* _AIM OF THE EXERCISE_: Beginning with the first entry, restate the data word for word and leave out the images.

* _Extracted data entries_:
┄┄┄┄┄┄┄┄┄┄┄┄┄┄┄┄┄┄┄┄

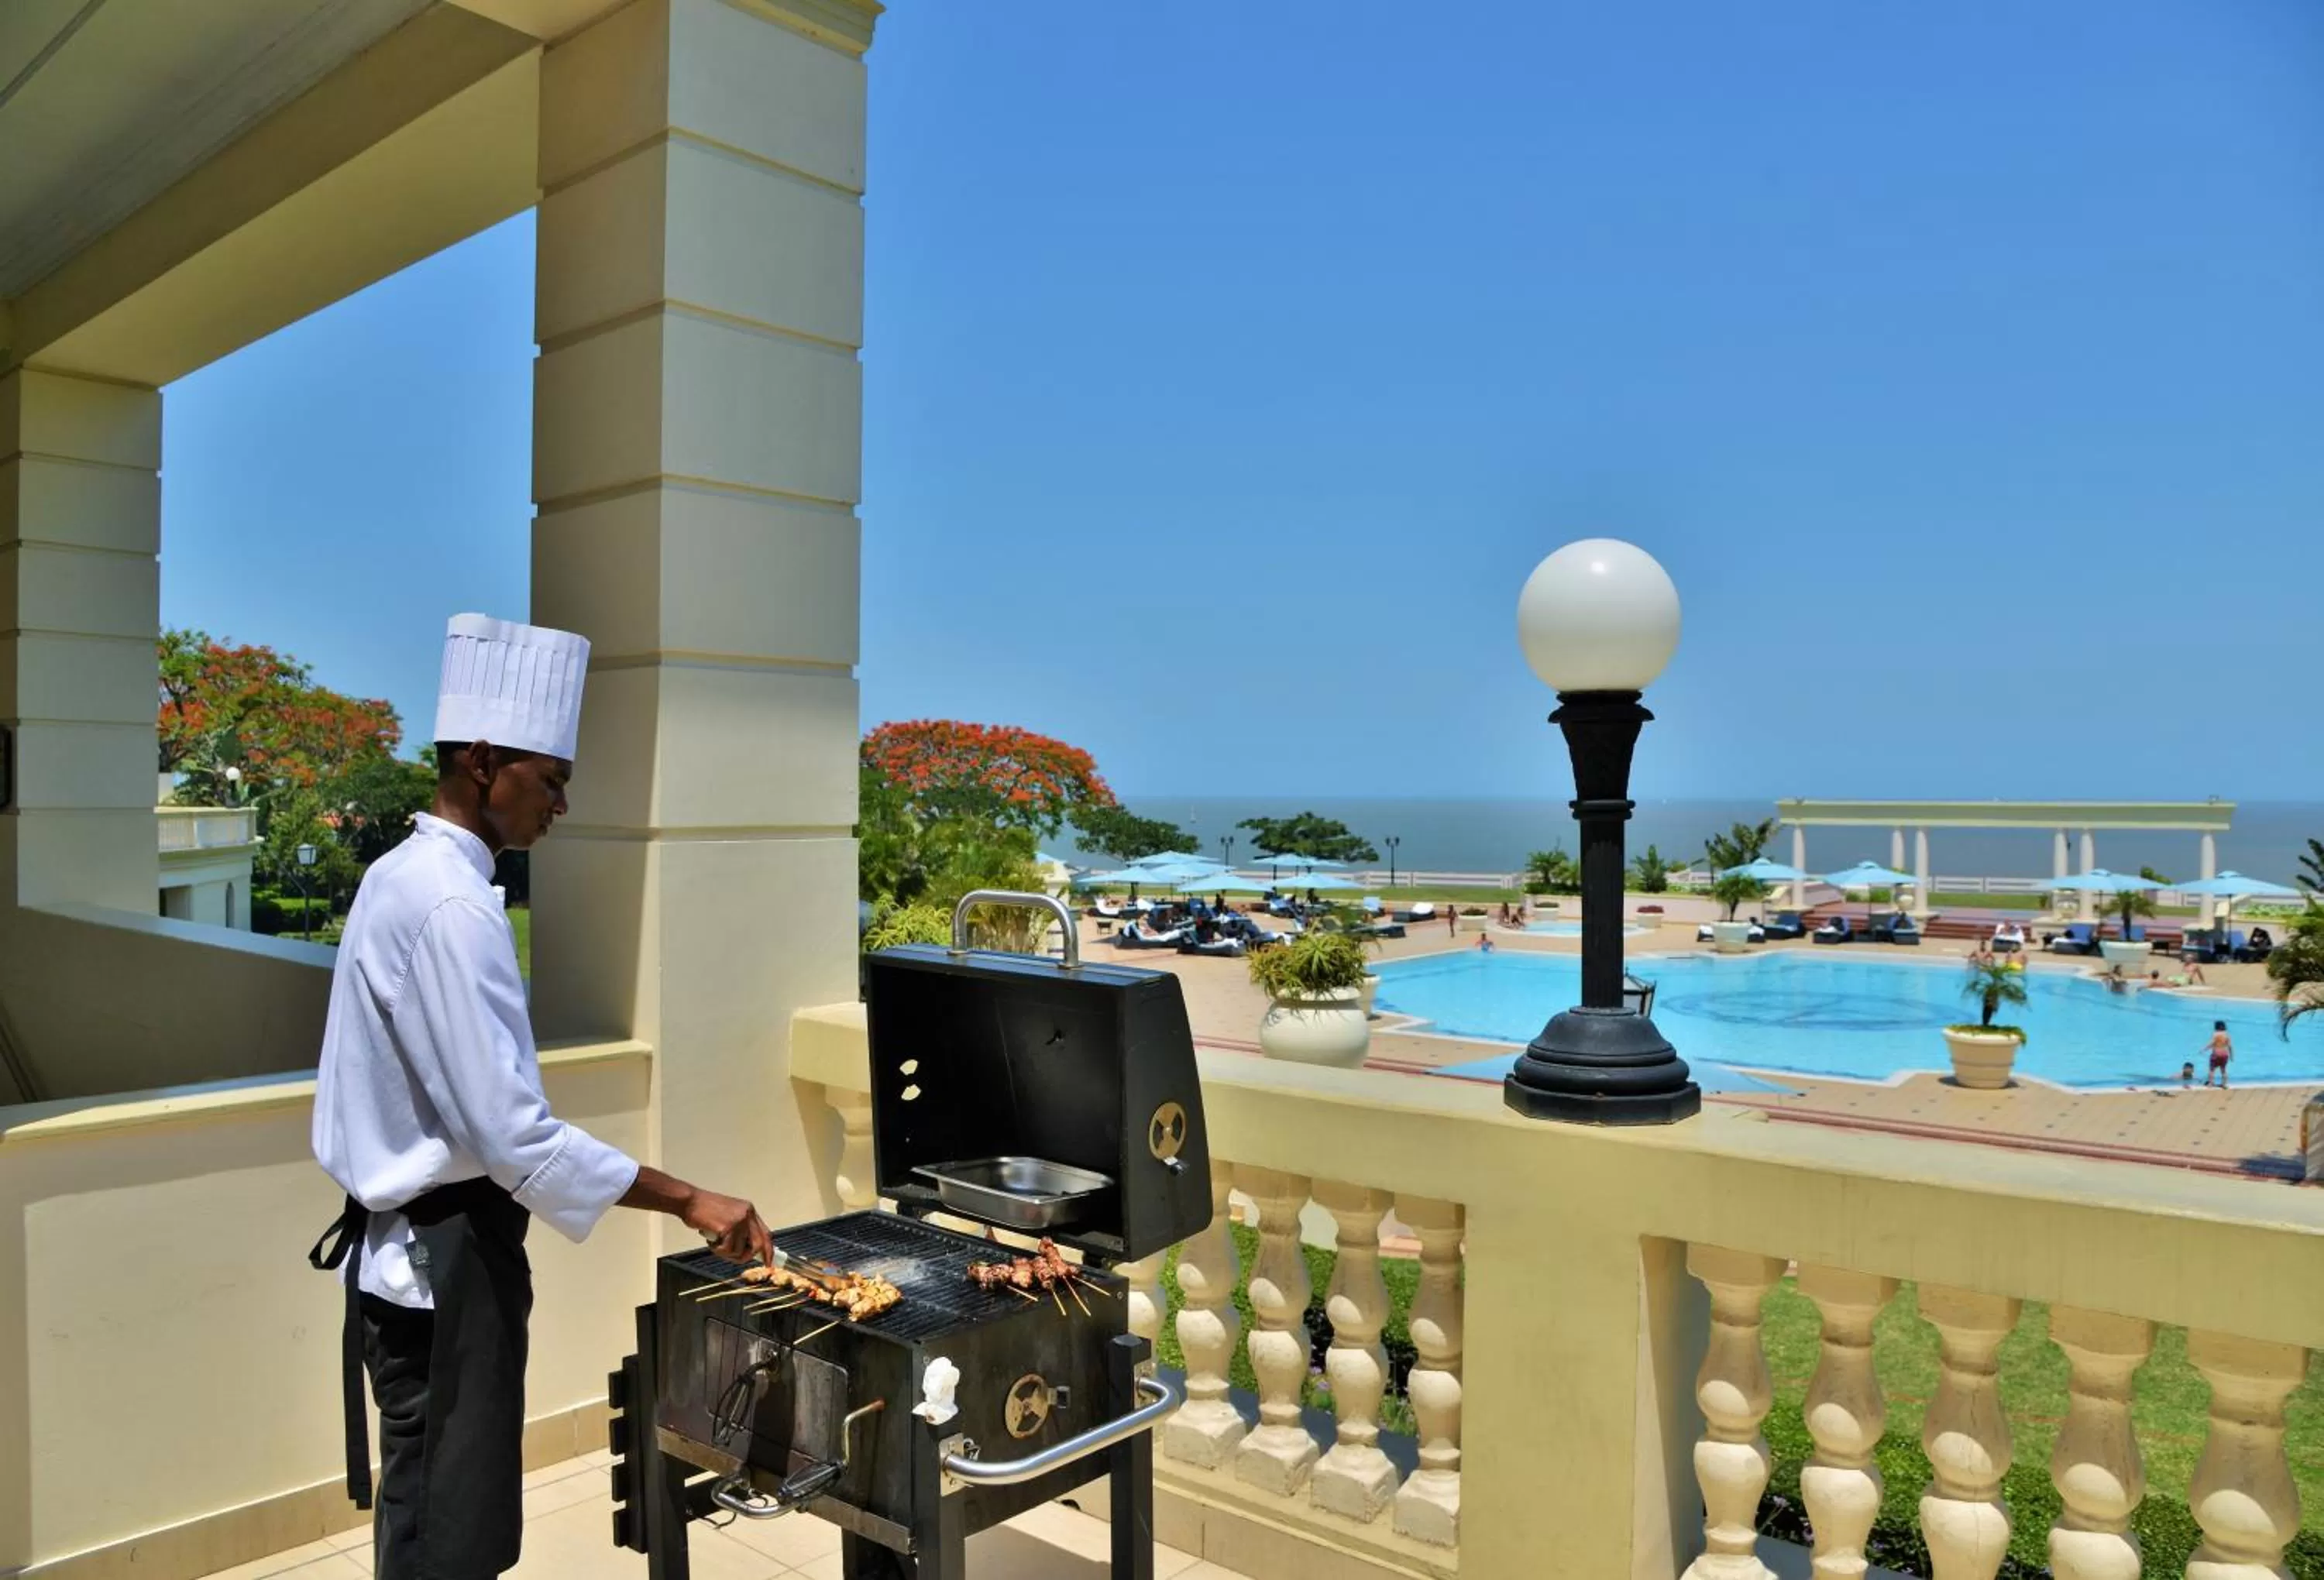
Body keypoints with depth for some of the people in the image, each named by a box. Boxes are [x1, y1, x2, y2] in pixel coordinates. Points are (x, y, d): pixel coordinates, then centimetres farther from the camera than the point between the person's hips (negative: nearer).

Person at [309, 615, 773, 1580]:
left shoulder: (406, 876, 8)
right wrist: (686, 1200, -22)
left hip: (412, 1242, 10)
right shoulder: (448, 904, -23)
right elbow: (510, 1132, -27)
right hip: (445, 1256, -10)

┄┄┄┄┄┄┄┄┄┄┄┄┄┄┄┄┄┄┄┄

* _REPLY TO THE EXERCISE_:
Body keypoints with depth for some of the people in the image, each named by a box. Boxes are [x1, y1, x2, y2] in pixel coordinates. Points are (x, y, d): pixel coordinates, then centimetres farther from the camera than the point between the person's hips (negative: nearer).

Person at [309, 615, 773, 1580]:
left shoulder: (406, 876, 8)
right wrist: (686, 1200, -22)
left hip: (412, 1242, 10)
right shoulder: (448, 904, -23)
right elbow: (510, 1132, -27)
right hip: (445, 1256, -10)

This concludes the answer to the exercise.